SAAs assess a protein’s seeding activity, or the rate at which a protein clumps together to form toxic aggregates. This involves introducing a small amount of a lab-made alpha-synuclein protein to a biological sample.
In diseases where alpha-synuclein aggregates, this lab-made protein will be recruited and incorporated into clumps, which can then be amplified and detected.
However, current SAAs “are mainly binary tests (positive or negative) with only semi-quantitative readout, rendering them suboptimal for monitoring longitudinal changes in levels of [alpha-synuclein] aggregates over the course of a disease or in response to a treatment,” the researchers wrote.
Combined diagnostic test more accurate
An international team of researchers investigated whether a combination of ELISA and SAA could provide an accurate readout of CSF alpha-synuclein clumps that could reflect disease severity in patients.
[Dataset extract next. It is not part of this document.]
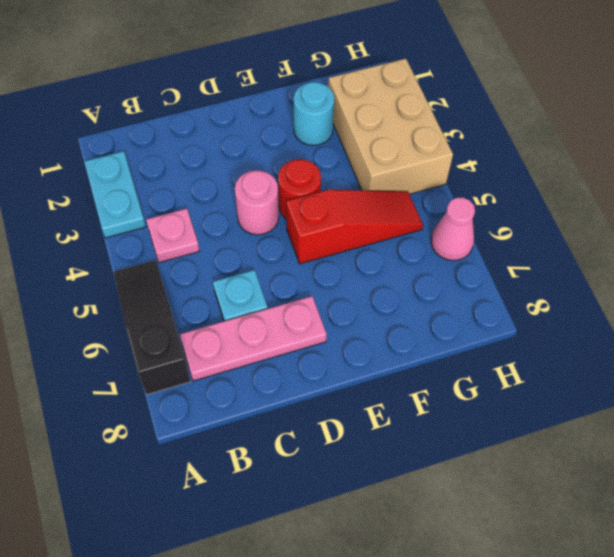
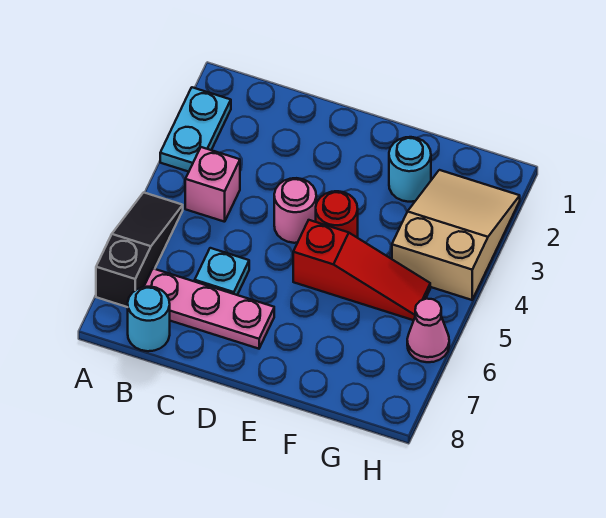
pink 1x1 plate [146,209,199,263] -> pink 1x1 brick [185,147,240,222]
none -> cyan 1x1 round brick [128,287,170,351]
tan 2x3 brick [328,59,453,194] -> tan 2x3 slope [392,170,520,300]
This approach used SAA to sensitively identify the presence of misfolded alpha-synuclein clumps, which could then be accurately quantified by ELISA.
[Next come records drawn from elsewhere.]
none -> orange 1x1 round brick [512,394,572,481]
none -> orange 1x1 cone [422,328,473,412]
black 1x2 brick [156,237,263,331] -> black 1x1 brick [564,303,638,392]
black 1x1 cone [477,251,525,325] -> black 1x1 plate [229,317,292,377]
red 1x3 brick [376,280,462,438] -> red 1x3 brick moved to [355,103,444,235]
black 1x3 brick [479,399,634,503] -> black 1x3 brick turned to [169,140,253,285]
First, they explored the test’s potential in brain tissue from people with Parkinson’s, dementia with Lewy Bodies (DLB), Alzheimer’s disease, and from healthy people who served as controls. DLB and Alzheimer’s are both neurodegenerative diseases, but only DLB is marked by alpha-synuclein buildup.
The combined approach was extremely sensitive at distinguishing Parkinson’s and DLB patients from Alzheimer’s patients and healthy controls. It also allowed for the aggregates to be detected earlier than with SAA alone.
Next, the team evaluated the diagnostic effectiveness of the combined test using CSF samples from 62 Parkinson’s patients (58% women), with a mean age of 57.5, and 34 age-matched healthy people (47% women).
Results again showed the test could discriminate between people with and without Parkinson’s with high accuracy.
In addition, alpha-synuclein clump levels measured with the combined approach were significantly associated with Parkinson’s severity, as assessed with the validated Unified Parkinson’s Disease Rating Scale-Part-III and the Hoehn and Yahr scale. In contrast, when SAA was used alone, the results were not linked to measures of clinical severity.
The observed association between the combined test readout and disease severity was then confirmed in a second group of CSF samples — 49 Parkinson’s patients (mean age 64) and 48 age- and sex-matched healthy people.
Results were similar to those in the first group, again showing significant correlations between test output and both measures of Parkinson’s severity.
The findings overall support the combined ELISA-SAA test for detecting Parkinson’s disease and its severity.
“We have established and validated a novel approach to provide clinical information about underlying disease severity in patients with [Parkinson’s], and thus perhaps a promising tool to support clinical trials targeting [alpha-synuclein] aggregates in [Parkinson’s],” the researchers wrote, noting future studies that tested patients over time could reveal more about the approach’s potential.
Future research should also assess whether this combined approach is useful with other alpha-synuclein-associated diseases, and in testing therapies that target protein aggregation, they said.